→ **What to do**
**A)** In the revision-control passage, reproduce the span from "In short, I" to "will, with ease.", substituting "UI" for "user interface".
**B)** The revision-control passage names several tools for editing a source tree without version control. List every one of them.
**C)** According to the revision-control passage, why can't logical file identity be represented in the svn metadata of the working copy plus the repository?

→ **Passage provided**

First, it invites the user error of performing a complete merge in
the effected subtrees, yet failing to have that noted for the
project tree. Second, it invites the user error of committing
effected subtrees but never committing the project tree directory.
(So, on those two points, there is yet again a dissonance between
the "policy free" nature of the storage manager an the "project
tree" orientation of sane practices -- so, as elsewhere, I say it
makes sense to treat storage mgt and rev ctl as layers, project
trees as first class objects in the rev ctl layer, and to move to a
UI that reflects the rev ctl abstractions rather than the storage
manager abstractions).
* On Tree Deltas and File Identity
I asserted that node_id will not work as a mechanism for tree deltas
because a single project tree can reasonably contain multiple files
which have the same node_id.
To expand on my assertion, let me anticipate Sander's reply: that
node_id PLUS the history of copy/rename operations (as would be
considered by variance adjusted patching) together add up to a
robust notion of file identity. To respond to that anticipated
reply: yes, the history PLUS the node_id add up to a logically
_coherent_ notion of file identity, but a very poor user interface
to file identity.
Consider for example how I would edit a source tree absent version
control. I'd use `cp' and `mv' and `rm' and `open(2)' and just work
"free form" until the tree was in a state that just worked.
Although it isn't explicit without something like an inventory tag
mechanism, the files in my tree have logical identities. But in the
general case, the sequence of operations I'd perform to set up those
files won't work in svn. For example, if I copy a file, then rename
the original: which of the two copies has the same logical identity
as the original? In svn, using node_id plus history as logical file
identity, the original but renamed file inherits the logical
identity -- if I happen to want it the other way around, I'm
screwed. And if I happen to introduce a new node, but want it to
have the same logical identity as an old node, I'm screwed again --
I have to remember to check out the old node, delete it's contents
and replace them.
In short, I think the easiest to understand and use user interface
comes from adding a first-class notion of logical file identity
which is unrelated to node_id and unrelated to the history of tree
rearrangements. I think it makes the most sense to separate out the
physical history of versioned objects from their logical identities
for the purpose of whole-tree patching -- to make logical identities
something that users can attach to files/directories freely and
rearrange arbitrarilly at will, with ease.
Another way to look at this issue is to consider generating
whole-tree changesets which people can apply to (possibly modified)
source trees that don't have any direct relationship to a
repository. To apply such a changeset, I need to be able to compute
the logical identities of files in the source tree without
consulting the repository -- the history simply isn't available. So
representing logical identity within the svn metadata of wc plus the
metadata in a repository doesn't fly -- not if I want to be able to
distribute changesets to users who have copies of my distributions.
So: inventory tags, represented in the source tree.
* On Native-FS Storage Mgt.
Roughly speaking, we're talking about using a changeset journal as
the definitive record of the state of the repository, and building
various kinds of supplementary data structures on top of that to
achieve the access performance characteristics implicitly assumed in
the svn design. Such a journal is fairly simple to implement on a
native FS, as are the supplementary data structures.

→ **Information shown**
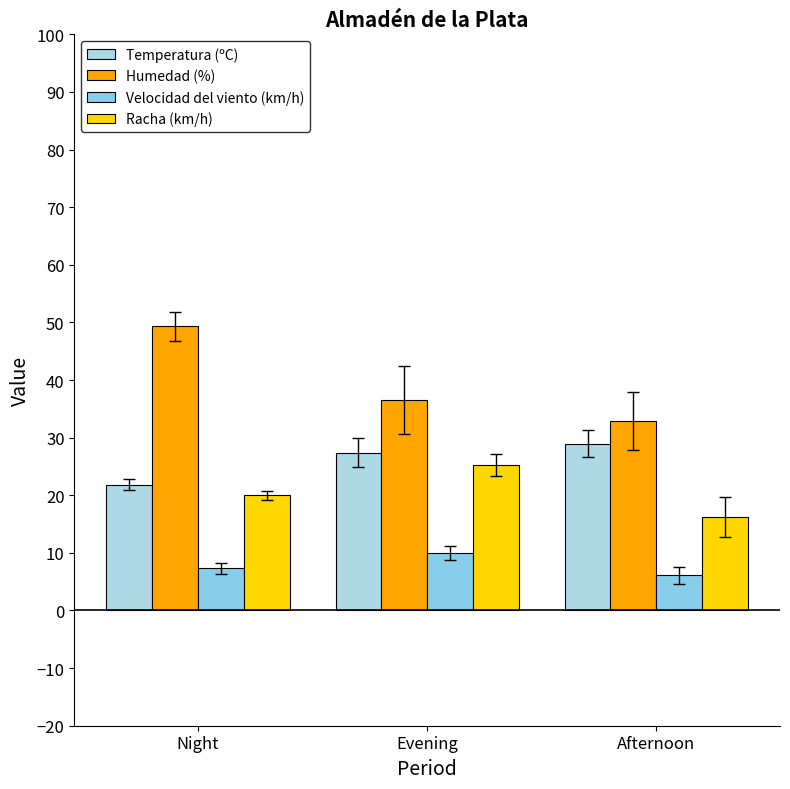

What is the label of the 2nd bar from the left?

Evening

→ **Solutions in order**
**A)**
In short, I think the easiest to understand and use UI
comes from adding a first-class notion of logical file identity
which is unrelated to node_id and unrelated to the history of tree
rearrangements. I think it makes the most sense to separate out the
physical history of versioned objects from their logical identities
for the purpose of whole-tree patching -- to make logical identities
something that users can attach to files/directories freely and
rearrange arbitrarilly at will, with ease.

**B)** `cp`, `mv`, `rm`, `open(2)`

**C)** Whole-tree changesets should be applicable to possibly modified source trees with no direct relationship to a repository. Applying them requires computing the logical identities of files without consulting the repository, where the history isn't available. Storing identity only in svn metadata would therefore prevent distributing changesets to users who hold copies of the distributions.